June 17--UNIVERSITY CITY -- A citizens' advisory board has recommended that five firefighters who were suspended over their involvement in a campaign ad be reinstated immediately, given back pay and benefits and have the incident removed from their personnel file.
City Manager Lehman Walker said Tuesday that he has the final say on the issue, and has not made a decision yet.
The five firefighters -- Jen Stuhlman, Jeff Barlage, Nick Robben, Nick Werner and Lucas Andert -- were suspended in April for three months without pay for violating a city rule that forbids first responders from being involved with political campaigns while in uniform or on duty.
A sixth firefighter, Chris Jones, also was suspended, but he has left the department. The suspensions are in effect through the latter part of July.
The firefighters appeared in a photograph on a campaign ad for Jeff Hales, who was running for the City Council in Ward 1. He lost the election.
Some of the firefighters had on protective clothing known as turnout gear.
Firefighters said that turnout gear is not a uniform, but Walker said: "Any reasonable person looking at this would say they were in uniform."
The dispute was reviewed by the Civil Service Board at a hearing May 29. The board issued its decision Monday.
"The critical point is that in the context of this case, the term 'in uniform' is ambiguous," the report says. "It is not clear whether it means a University City uniform, a generic uniform, any firefighter gear or something else."
Jeff Proctor, business manager of the International Association of Fire Fighters Local 2665, said in a written statement that he was pleased with the board's recommendation and hoped the firefighters would be reinstated with full back pay and benefits.
"These findings support our assertions all along that our members did nothing wrong," he said.
Walker wouldn't reveal when he might make a decision, but he said he does not always agree with the board's recommendations.
"The most recent one that comes to mind is we had some guy smoking dope at the firehouse, and they say the guy shouldn't be terminated," Walker said. "He was going to be driving a $200,000 piece of equipment, a firetruck."
Gerald P. Greiman, chairman of the civil service board, said he did not think it was appropriate to comment about the board's recommendation outside of the written record.
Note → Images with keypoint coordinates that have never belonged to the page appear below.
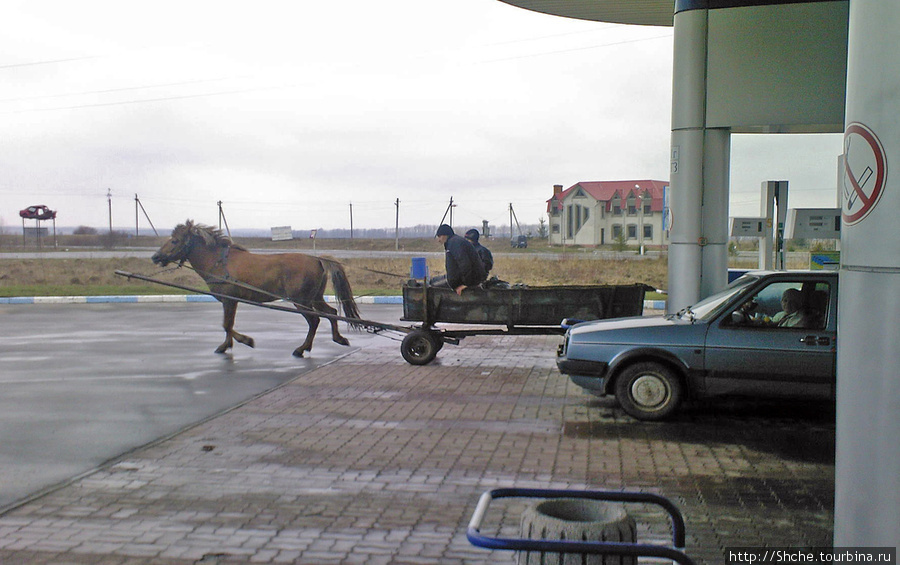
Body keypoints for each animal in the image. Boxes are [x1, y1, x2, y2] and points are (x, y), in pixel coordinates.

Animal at [149, 220, 360, 356]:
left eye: (175, 240)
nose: (155, 257)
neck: (219, 261)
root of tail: (317, 259)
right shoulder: (230, 301)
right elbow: (228, 325)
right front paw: (228, 345)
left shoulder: (229, 299)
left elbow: (227, 325)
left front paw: (244, 341)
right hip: (314, 298)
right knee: (331, 313)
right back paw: (338, 338)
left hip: (301, 301)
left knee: (315, 320)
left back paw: (302, 349)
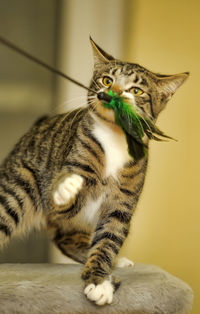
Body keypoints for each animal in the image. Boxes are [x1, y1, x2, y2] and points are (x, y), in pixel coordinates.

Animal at [0, 38, 188, 306]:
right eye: (107, 80)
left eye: (136, 91)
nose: (110, 94)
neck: (115, 139)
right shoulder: (60, 194)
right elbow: (63, 196)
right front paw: (67, 187)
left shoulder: (121, 205)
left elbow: (107, 242)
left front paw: (99, 280)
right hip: (19, 189)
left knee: (67, 240)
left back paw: (114, 261)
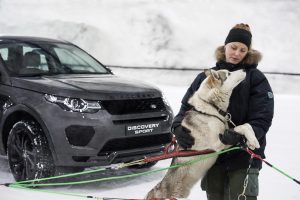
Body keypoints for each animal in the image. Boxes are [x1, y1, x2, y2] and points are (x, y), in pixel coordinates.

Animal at [145, 69, 260, 198]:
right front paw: (252, 141)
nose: (244, 69)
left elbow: (246, 126)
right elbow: (240, 128)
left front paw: (252, 141)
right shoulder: (218, 143)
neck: (212, 107)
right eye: (228, 74)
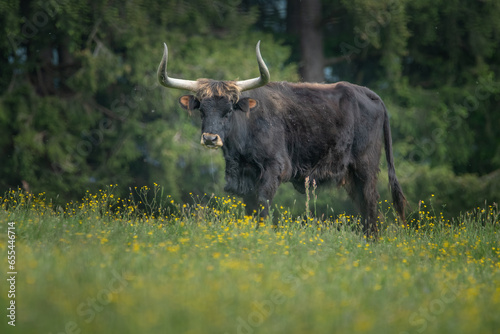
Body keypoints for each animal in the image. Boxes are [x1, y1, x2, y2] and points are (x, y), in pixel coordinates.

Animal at [157, 41, 406, 235]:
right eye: (202, 110)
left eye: (228, 110)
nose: (210, 138)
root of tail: (368, 93)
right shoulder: (245, 176)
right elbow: (250, 209)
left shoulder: (273, 168)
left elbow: (263, 204)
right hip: (351, 176)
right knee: (365, 206)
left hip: (366, 166)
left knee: (371, 202)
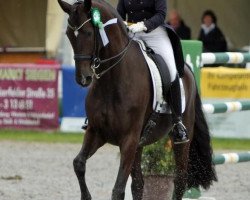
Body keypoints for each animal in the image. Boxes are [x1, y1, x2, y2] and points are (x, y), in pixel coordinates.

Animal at [57, 0, 216, 200]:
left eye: (88, 33)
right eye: (68, 34)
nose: (83, 78)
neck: (113, 80)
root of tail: (187, 69)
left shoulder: (128, 140)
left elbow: (118, 189)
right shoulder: (96, 132)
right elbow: (78, 164)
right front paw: (86, 196)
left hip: (181, 142)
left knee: (179, 181)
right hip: (140, 143)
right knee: (139, 184)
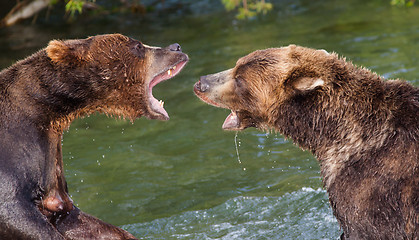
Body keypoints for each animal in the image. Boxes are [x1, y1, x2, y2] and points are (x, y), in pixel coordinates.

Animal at [0, 34, 189, 240]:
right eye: (138, 46)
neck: (44, 110)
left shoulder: (51, 165)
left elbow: (78, 219)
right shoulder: (15, 151)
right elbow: (17, 211)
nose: (176, 47)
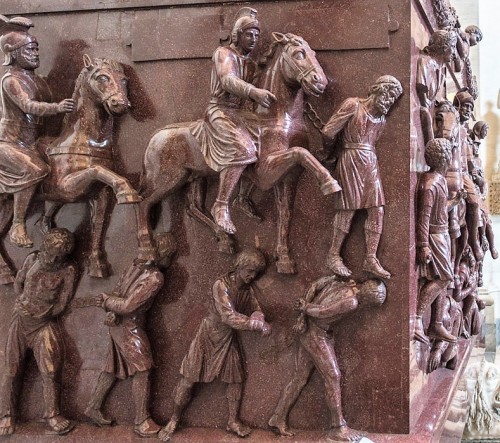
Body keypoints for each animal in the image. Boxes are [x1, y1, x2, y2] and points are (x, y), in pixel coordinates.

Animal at [0, 55, 140, 284]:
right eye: (102, 77)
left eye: (124, 79)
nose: (120, 104)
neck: (84, 139)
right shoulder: (68, 188)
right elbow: (97, 170)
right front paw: (127, 191)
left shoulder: (100, 195)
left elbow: (98, 225)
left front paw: (97, 266)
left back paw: (6, 272)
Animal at [137, 32, 340, 274]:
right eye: (299, 54)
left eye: (314, 53)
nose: (321, 82)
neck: (277, 118)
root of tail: (155, 137)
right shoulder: (266, 172)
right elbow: (300, 152)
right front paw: (329, 182)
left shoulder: (289, 178)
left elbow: (286, 214)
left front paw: (284, 259)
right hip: (169, 180)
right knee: (144, 204)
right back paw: (148, 251)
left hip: (195, 176)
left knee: (193, 207)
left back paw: (224, 238)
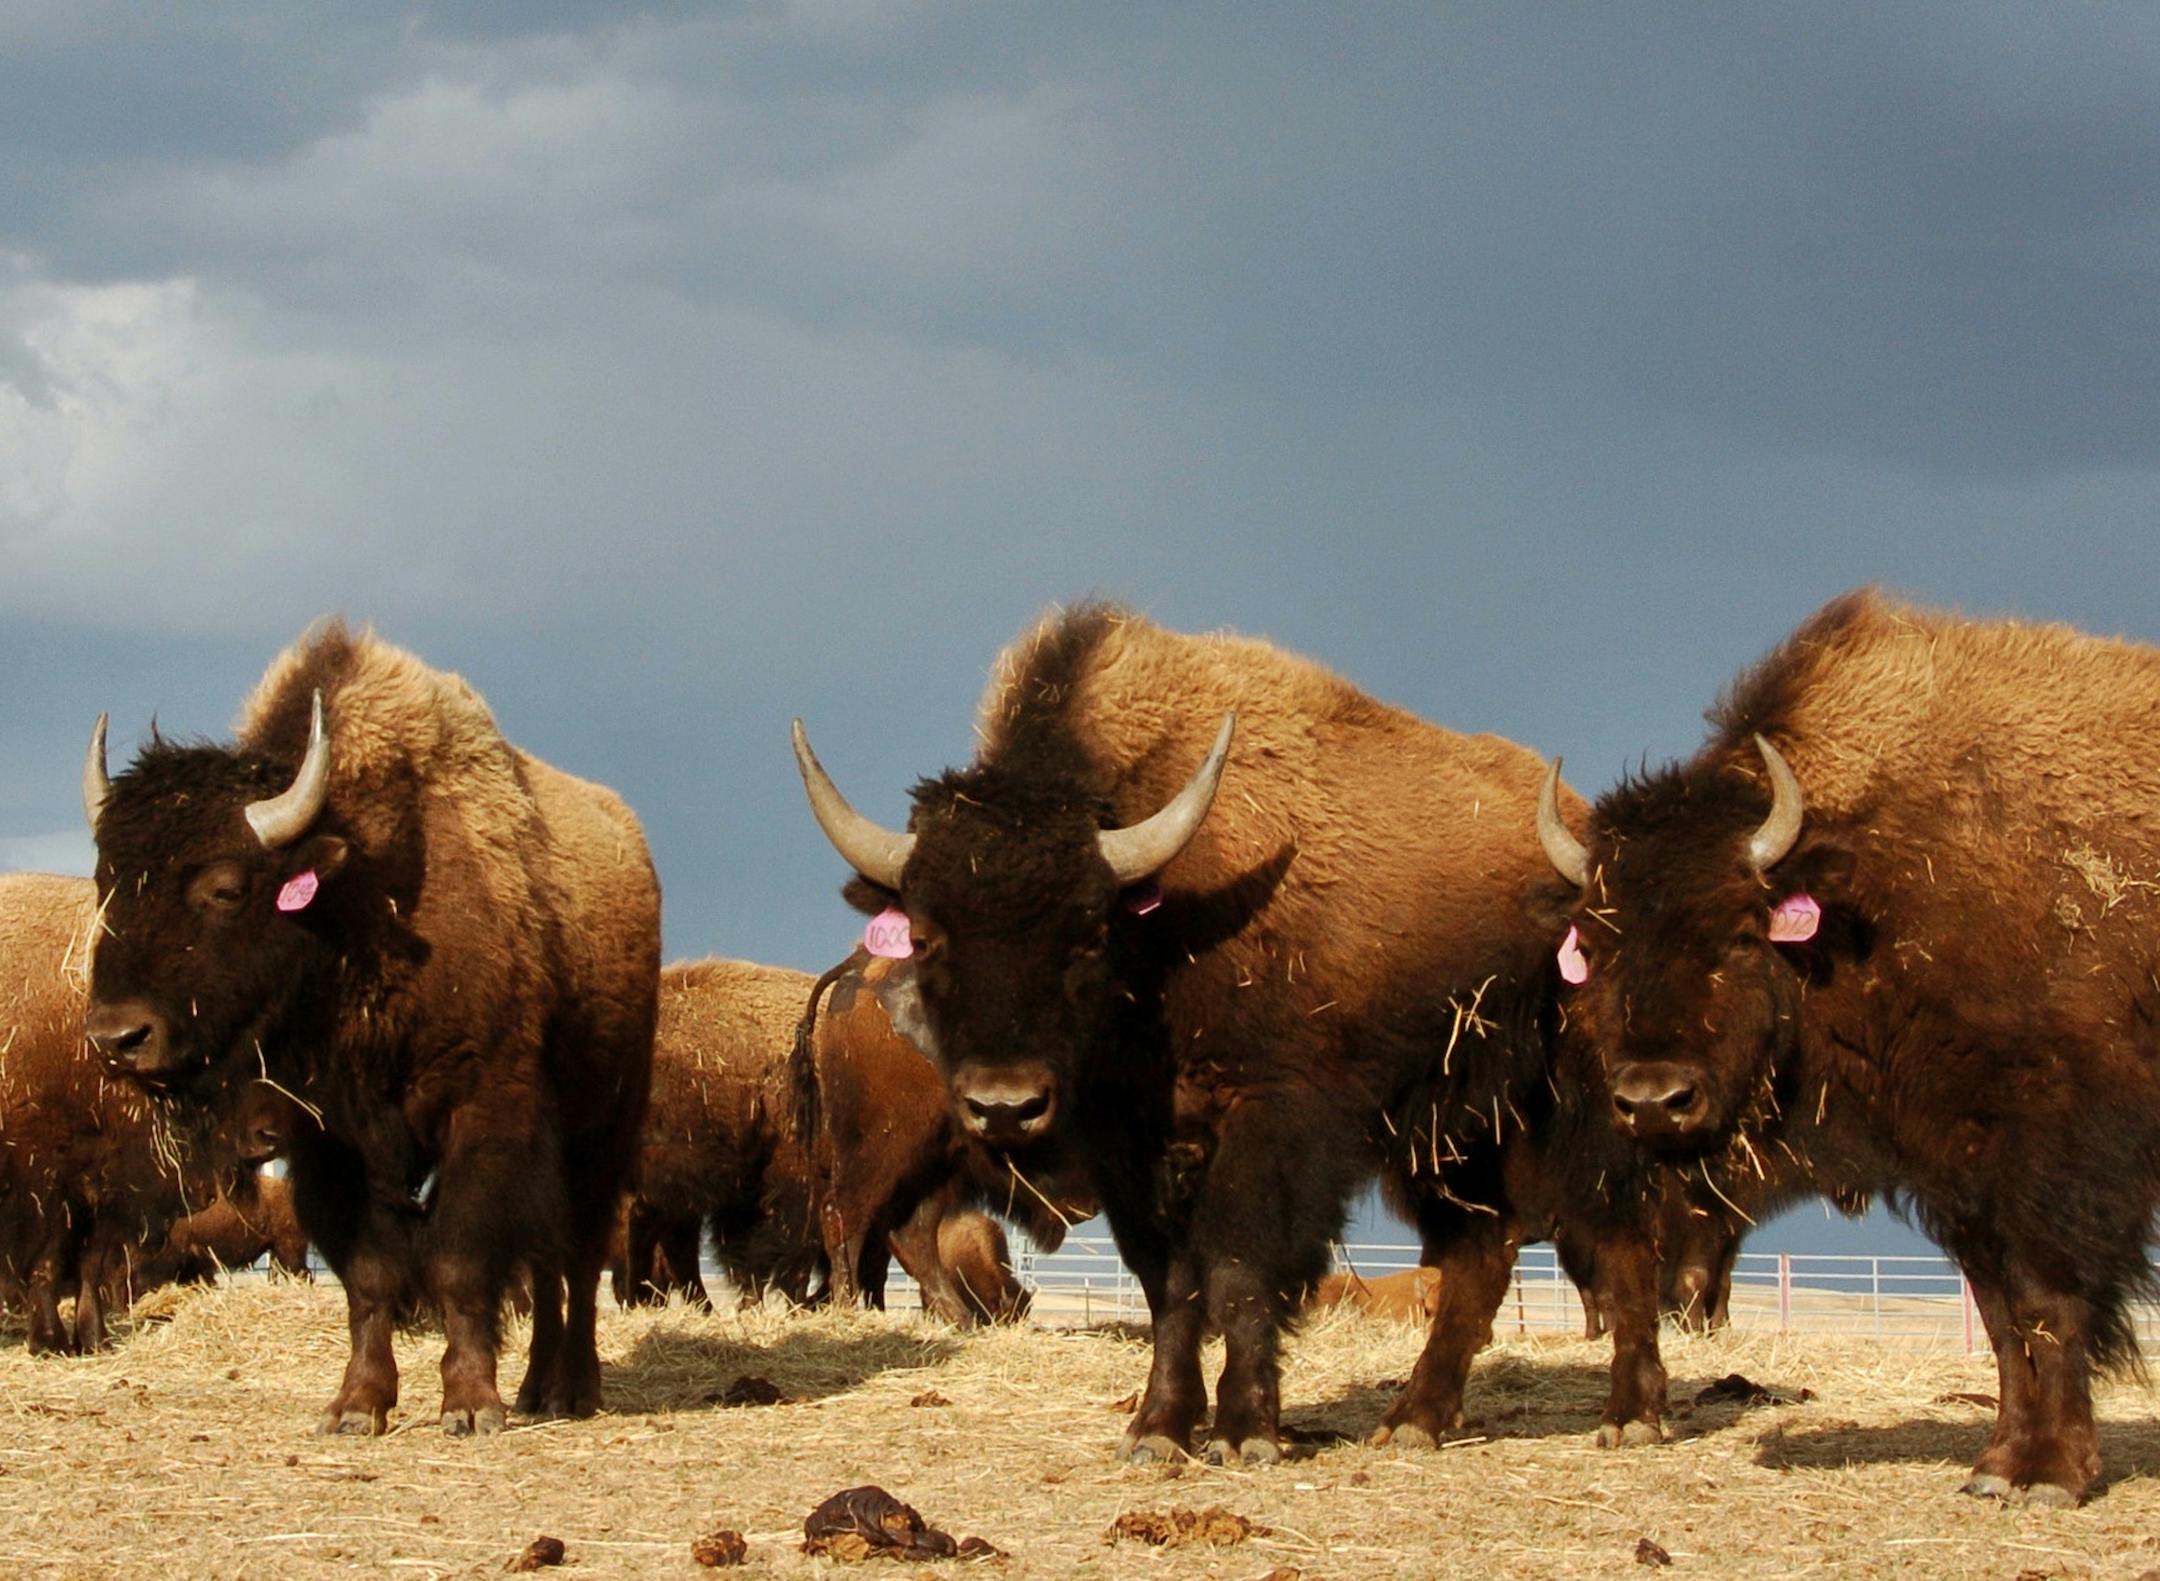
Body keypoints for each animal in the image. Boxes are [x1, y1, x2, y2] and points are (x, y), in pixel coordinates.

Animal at [81, 621, 659, 1435]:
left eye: (226, 887)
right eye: (106, 881)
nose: (118, 1038)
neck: (358, 901)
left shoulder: (481, 1112)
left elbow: (460, 1260)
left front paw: (470, 1406)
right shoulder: (327, 1143)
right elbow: (371, 1274)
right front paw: (357, 1405)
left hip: (602, 1128)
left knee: (575, 1256)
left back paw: (571, 1390)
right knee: (549, 1265)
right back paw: (536, 1388)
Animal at [794, 604, 1667, 1462]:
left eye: (1088, 933)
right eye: (926, 935)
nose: (1003, 1104)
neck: (1164, 919)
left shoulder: (1269, 1120)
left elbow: (1241, 1267)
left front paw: (1246, 1431)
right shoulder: (1132, 1152)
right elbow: (1171, 1285)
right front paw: (1158, 1430)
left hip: (1576, 1112)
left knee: (1620, 1240)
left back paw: (1630, 1416)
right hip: (1451, 1136)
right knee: (1480, 1255)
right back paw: (1414, 1421)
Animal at [1537, 587, 2160, 1505]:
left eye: (1740, 932)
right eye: (1598, 941)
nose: (1654, 1099)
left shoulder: (2053, 1164)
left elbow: (2049, 1303)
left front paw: (2053, 1473)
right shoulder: (1956, 1173)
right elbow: (2003, 1318)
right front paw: (1996, 1465)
However, he said that Walker's characterization of the board's earlier recommendation -- regarding the marijuana allegation -- was not accurate.
A review of the record in that case indicates that the firefighter asked to be allowed to retire instead of being terminated, and the board agreed.
Further, although a drug test was positive for THC, the active ingredient found in marijuana, there was no conclusive evidence that the firefighter was high while he was on duty, according to the board's report.